Do you watch "The Apprentice"? - bhudman

I am curious - do any of you watch this show on NBC? I watched the very first season years ago and it is terrible now. I thought the first season had some good entrepreneurial lessons. Perhaps this is an idea for someone to create a show that has some merit - broadcast competition among startups :)
======
prknight
I watch it, I like watching the group dynamics although in terms of business
lessons it doesn't have a ton to offer, in the first few seasons were more
watchable in that respect. Also I find Trump kinda fascinating to watch,
despite all the things that one would normally find detracting (ego etc). I
find it interesting how he embodies a role (the big NY billionaire) and plays
it unashamedly and boldly, it reminds me of the world view the author of the
48 laws of power (Robert Greene) talks about.

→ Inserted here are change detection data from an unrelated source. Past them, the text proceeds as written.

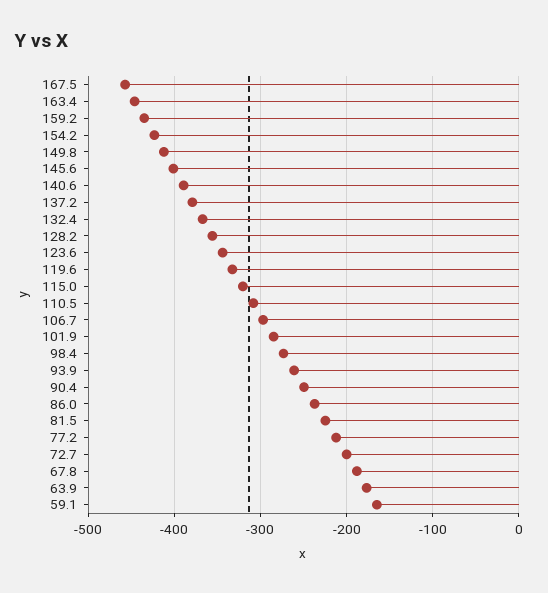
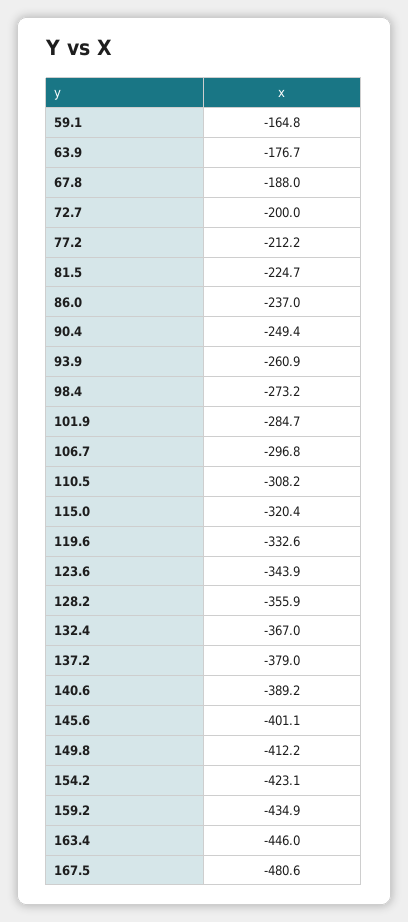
  {
-   "167.5": -460,
+   "167.5": -480.6,
    "163.4": -446,
    "159.2": -434.9,
    "154.2": -423.1,
    "149.8": -412.2,
    "145.6": -401.1,
    "140.6": -389.2,
    "137.2": -379,
    "132.4": -367,
    "128.2": -355.9,
    "123.6": -343.9,
    "119.6": -332.6,
    "115.0": -320.4,
    "110.5": -308.2,
    "106.7": -296.8,
    "101.9": -284.7,
    "98.4": -273.2,
    "93.9": -260.9,
    "90.4": -249.4,
    "86.0": -237,
    "81.5": -224.7,
    "77.2": -212.2,
    "72.7": -200,
    "67.8": -188,
    "63.9": -176.7,
    "59.1": -164.8
  }

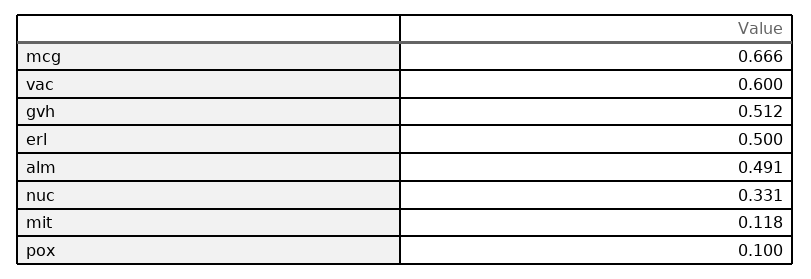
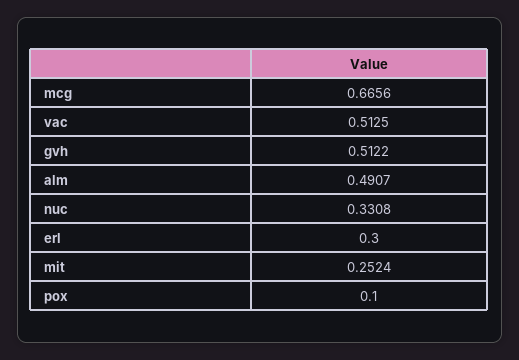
  {
    "mcg": 0.6656,
-   "vac": 0.6,
+   "vac": 0.5125,
    "gvh": 0.5122,
-   "erl": 0.5,
+   "erl": 0.3,
    "alm": 0.4907,
    "nuc": 0.3308,
-   "mit": 0.118,
+   "mit": 0.2524,
    "pox": 0.1
  }

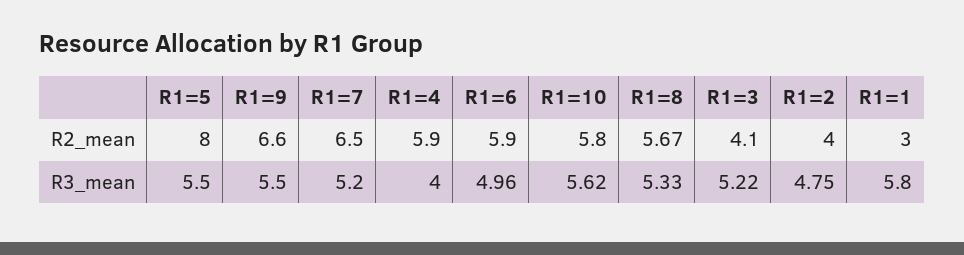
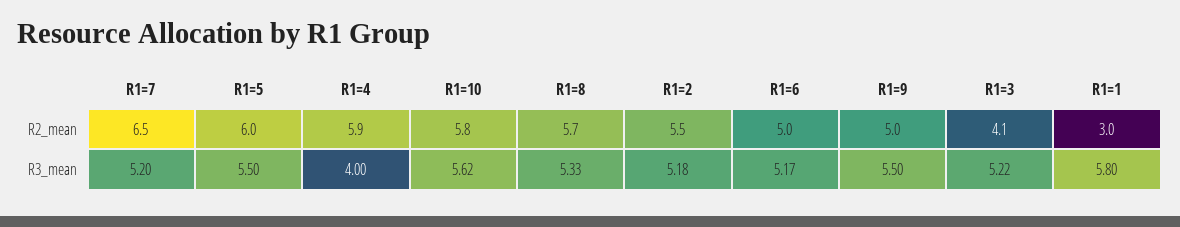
  {
    "R1=5": {
-     "R2_mean": 8,
+     "R2_mean": 6,
      "R3_mean": 5.5
    },
    "R1=9": {
-     "R2_mean": 6.6,
+     "R2_mean": 5,
      "R3_mean": 5.5
    },
    "R1=7": {
      "R2_mean": 6.5,
      "R3_mean": 5.2
    },
    "R1=4": {
      "R2_mean": 5.9,
      "R3_mean": 4
    },
    "R1=6": {
-     "R2_mean": 5.9,
+     "R2_mean": 5,
-     "R3_mean": 4.96
+     "R3_mean": 5.17
    },
    "R1=10": {
      "R2_mean": 5.8,
      "R3_mean": 5.62
    },
    "R1=8": {
      "R2_mean": 5.67,
      "R3_mean": 5.33
    },
    "R1=3": {
      "R2_mean": 4.1,
      "R3_mean": 5.22
    },
    "R1=2": {
-     "R2_mean": 4,
+     "R2_mean": 5.5,
-     "R3_mean": 4.75
+     "R3_mean": 5.18
    },
    "R1=1": {
      "R2_mean": 3,
      "R3_mean": 5.8
    }
  }

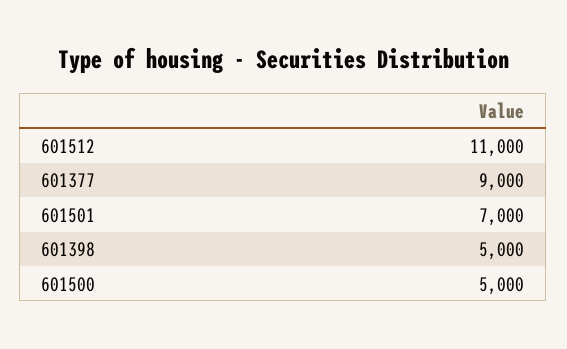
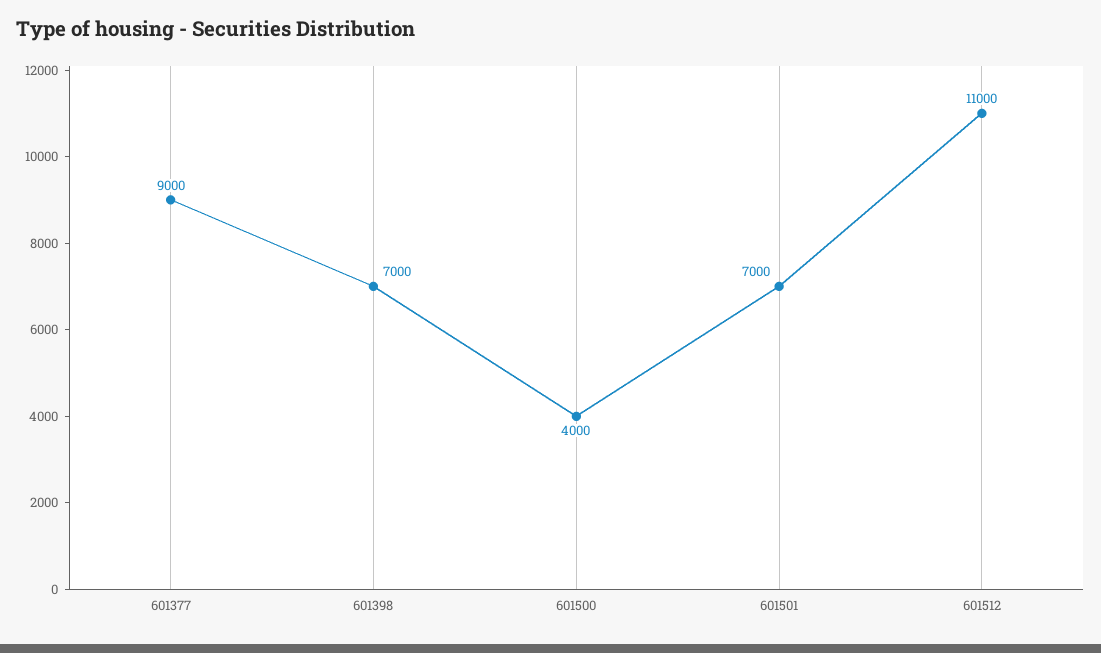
  {
    "601512": 11000,
    "601377": 9000,
    "601501": 7000,
-   "601398": 5000,
+   "601398": 7000,
-   "601500": 5000
+   "601500": 4000
  }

I like watching the 'Dragon's Den'(UK tv show) and seeing how entrepreneurs
pitch/fail to pitch and watch how potential investors evaluate deals.

I'd love to see other types of reality shows that follow startups &
entrepreneurs.

------
AN447
Both are purely entertainment versus encouraging entrepreneurship especially
Dragon's Den which is pretty much ritual humiliation. I find that mentality is
what hampers the U.K from developing an entrepreneurial culture.